Péter Nádas ist einer der bekanntesten Namen auf der diesjährigen Shortlist. Fast 18 Jahre schrieb der Ungar an seinem heißerwarteten Monumentalepos. Was wie ein Krimi beginnt, erstreckt sich über 1728 Seiten und liefert das historische Panorama des 20. Jahrhunderts. Er spannt einen literarischen Bogen von den beiden Weltkriegen, über die politischen Wirren im kommunistischen Europa, bis zum Berliner Mauerfall. Unzählige Erzählstränge und Perspektiven gleiten ineinander, Vor- und Rückblenden sprengen jede Chronologie. Die einzige Erzählkonstante ist die detaillierte Beschreibung von Körperlichkeit. So liefert Nádas den wohl längsten Liebesakt der Literaturgeschichte.
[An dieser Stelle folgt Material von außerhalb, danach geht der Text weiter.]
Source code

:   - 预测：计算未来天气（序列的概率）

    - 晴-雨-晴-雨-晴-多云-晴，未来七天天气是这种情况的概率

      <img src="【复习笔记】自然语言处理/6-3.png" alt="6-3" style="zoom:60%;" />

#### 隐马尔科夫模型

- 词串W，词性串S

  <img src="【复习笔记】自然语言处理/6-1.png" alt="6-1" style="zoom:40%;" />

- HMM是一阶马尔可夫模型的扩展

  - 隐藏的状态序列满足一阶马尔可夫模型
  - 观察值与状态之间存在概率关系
Der dauert ganze vier Tage und wird auf über 100 Seiten minutiös seziert. Während einige Kritiker Nádas als "Erotomanen" rügten, verglichen viele sein Opus magnum mit Klassikern von Dostojewski und Musil.
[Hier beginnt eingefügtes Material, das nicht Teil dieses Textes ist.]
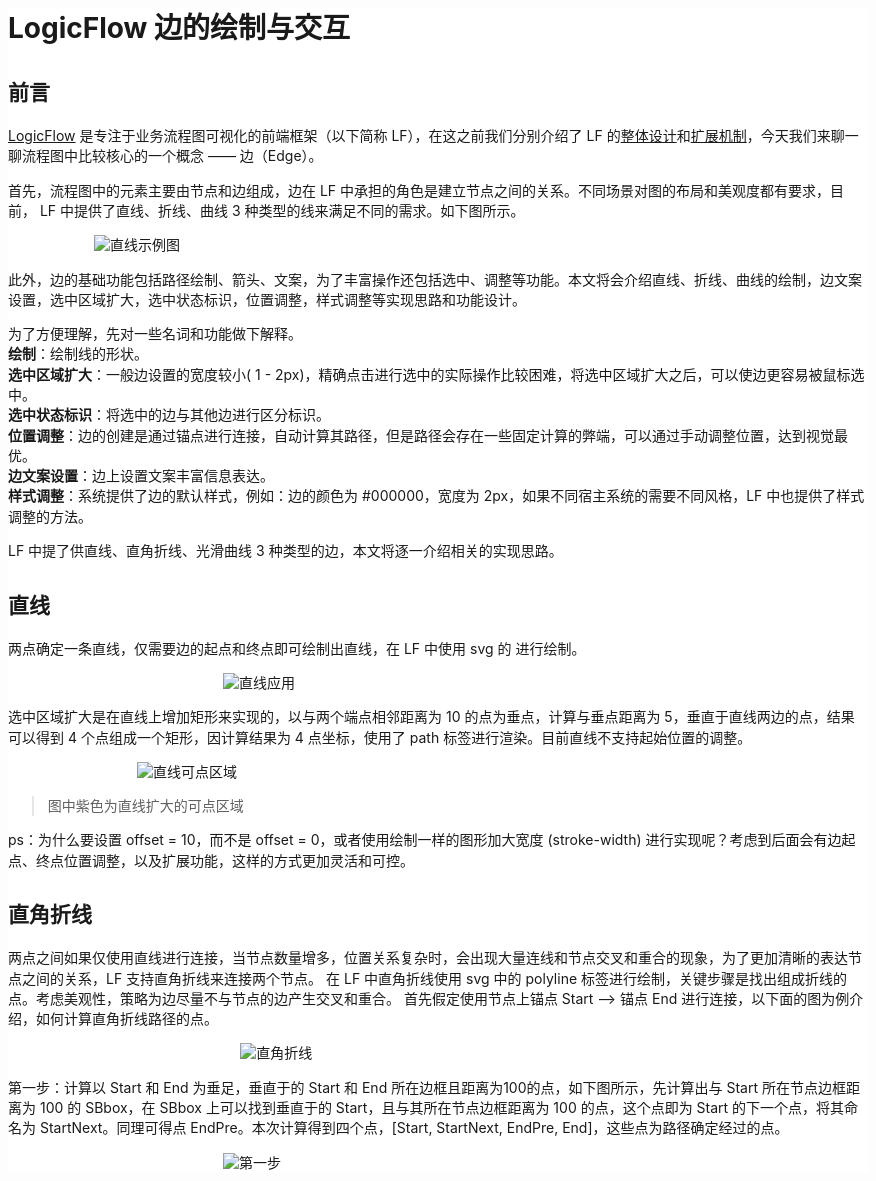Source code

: # LogicFlow 边的绘制与交互
## 前言
[LogicFlow](https://github.com/didi/LogicFlow/) 是专注于业务流程图可视化的前端框架（以下简称 LF），在这之前我们分别介绍了 LF 的[整体设计](https://juejin.cn/post/6933413834682007560)和[扩展机制](https://juejin.cn/post/6938319455529369636)，今天我们来聊一聊流程图中比较核心的一个概念 —— 边（Edge）。

首先，流程图中的元素主要由节点和边组成，边在 LF 中承担的角色是建立节点之间的关系。不同场景对图的布局和美观度都有要求，目前， LF 中提供了直线、折线、曲线 3 种类型的线来满足不同的需求。如下图所示。

<img src="https://p3-juejin.byteimg.com/tos-cn-i-k3u1fbpfcp/9dbb3faa71f44ba3af2e25b6e113e6eb~tplv-k3u1fbpfcp-zoom-1.image" alt="直线示例图" style="width: 80%; margin-left: 10%"/>


此外，边的基础功能包括路径绘制、箭头、文案，为了丰富操作还包括选中、调整等功能。本文将会介绍直线、折线、曲线的绘制，边文案设置，选中区域扩大，选中状态标识，位置调整，样式调整等实现思路和功能设计。

为了方便理解，先对一些名词和功能做下解释。  
**绘制**：绘制线的形状。  
**选中区域扩大**：一般边设置的宽度较小( 1 - 2px)，精确点击进行选中的实际操作比较困难，将选中区域扩大之后，可以使边更容易被鼠标选中。  
**选中状态标识**：将选中的边与其他边进行区分标识。  
**位置调整**：边的创建是通过锚点进行连接，自动计算其路径，但是路径会存在一些固定计算的弊端，可以通过手动调整位置，达到视觉最优。  
**边文案设置**：边上设置文案丰富信息表达。  
**样式调整**：系统提供了边的默认样式，例如：边的颜色为 #000000，宽度为 2px，如果不同宿主系统的需要不同风格，LF 中也提供了样式调整的方法。

LF 中提了供直线、直角折线、光滑曲线 3 种类型的边，本文将逐一介绍相关的实现思路。

## 直线  
两点确定一条直线，仅需要边的起点和终点即可绘制出直线，在 LF 中使用 svg 的 <line/> 进行绘制。

<img src="https://p3-juejin.byteimg.com/tos-cn-i-k3u1fbpfcp/6ac015036f4b46a9b5ee9f91549e9d1f~tplv-k3u1fbpfcp-zoom-1.image" alt="直线应用" style="width: 50%; margin-left: 25%"/>

选中区域扩大是在直线上增加矩形来实现的，以与两个端点相邻距离为 10 的点为垂点，计算与垂点距离为 5，垂直于直线两边的点，结果可以得到 4 个点组成一个矩形，因计算结果为 4 点坐标，使用了 path 标签进行渲染。目前直线不支持起始位置的调整。

<img src="https://p3-juejin.byteimg.com/tos-cn-i-k3u1fbpfcp/a4abbff56b114219825355a3aef175d2~tplv-k3u1fbpfcp-zoom-1.image" alt="直线可点区域" style="width: 70%; margin-left: 15%"/>  

> 图中紫色为直线扩大的可点区域

ps：为什么要设置 offset = 10，而不是 offset = 0，或者使用绘制一样的图形加大宽度 (stroke-width) 进行实现呢？考虑到后面会有边起点、终点位置调整，以及扩展功能，这样的方式更加灵活和可控。
## 直角折线
两点之间如果仅使用直线进行连接，当节点数量增多，位置关系复杂时，会出现大量连线和节点交叉和重合的现象，为了更加清晰的表达节点之间的关系，LF 支持直角折线来连接两个节点。
在 LF 中直角折线使用 svg 中的 polyline 标签进行绘制，关键步骤是找出组成折线的点。考虑美观性，策略为边尽量不与节点的边产生交叉和重合。
首先假定使用节点上锚点 Start —> 锚点 End 进行连接，以下面的图为例介绍，如何计算直角折线路径的点。

<img src="https://p3-juejin.byteimg.com/tos-cn-i-k3u1fbpfcp/eb8328e73d21467ea5b595a37efb2dd2~tplv-k3u1fbpfcp-zoom-1.image" alt="直角折线" style="width: 40%; margin-left: 27%"/>

第一步：计算以 Start 和 End 为垂足，垂直于的 Start 和 End 所在边框且距离为100的点，如下图所示，先计算出与 Start 所在节点边框距离为 100 的 SBbox，在 SBbox 上可以找到垂直于的 Start，且与其所在节点边框距离为 100 的点，这个点即为 Start 的下一个点，将其命名为 StartNext。同理可得点 EndPre。本次计算得到四个点，[Start, StartNext, EndPre, End]，这些点为路径确定经过的点。

<img src="https://p3-juejin.byteimg.com/tos-cn-i-k3u1fbpfcp/e1b9cb5632654dc7ada3e30dbccacd2f~tplv-k3u1fbpfcp-zoom-1.image" alt="第一步" style="width: 50%; margin-left: 25%"/>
Christina Viragh, selbst geboren in Ungarn, hat Nadas' Roman ins Deutsche übertragen. Sie ist eine preisgekrönte Übersetzerin aus dem Ungarischen, darunter auch Werke des Literaturnobelpreisträgers Imre Kértesz.

Téa Obreht: "Die Tigerfrau", Rowohlt Verlag 2012

"In meiner frühesten Erinnerung ist mein Großvater kahl wie ein Stein und nimmt mich mit zu den Tigern."

Porträt Téa Obreht

Téa Obreht

Téa Obreht ist die Jüngste unter den Nominierten und die einzige Frau. Zudem ist ihr Roman das einzige Debüt auf der Shortlist. Sie ist 1985 in Belgrad geboren und lebt seit ihrem zwölften Lebensjahr in den USA. Ihren hochgefeierten Roman hat sie nicht in ihrer Muttersprache Serbisch, sondern auf Englisch geschrieben. Darin führt sie den Leser auf autobiografischen Pfaden in den Balkan, im Buch eine namenlose Nachkriegslandschaft. Eine junge Frau erfährt vom Tod des geliebten Großvaters und plötzlich werden längst verschüttete Erinnerungen an die Kindheit wach, beispielsweise an die titelgebende "Tigerfrau". Ein taubstummes, geschundenes Mädchen, das sich mit einem geflüchteten Tiger verbündet. Téa Obreht zeichnet das fragile Porträt einer ethnisch zerrissenen Gesellschaft und zeigt, welche Spuren das in der menschlichen Seele hinterlassen kann. 

Bettina Abarbanell hat den Roman aus dem Englischen übersetzt. Die Anglistin hat einen Schwerpunkt auf amerikanischer Literatur und hat bereits Autoren wie Jonathan Franzen und Scott F. Fitzgerald ins Deutsche übertragen.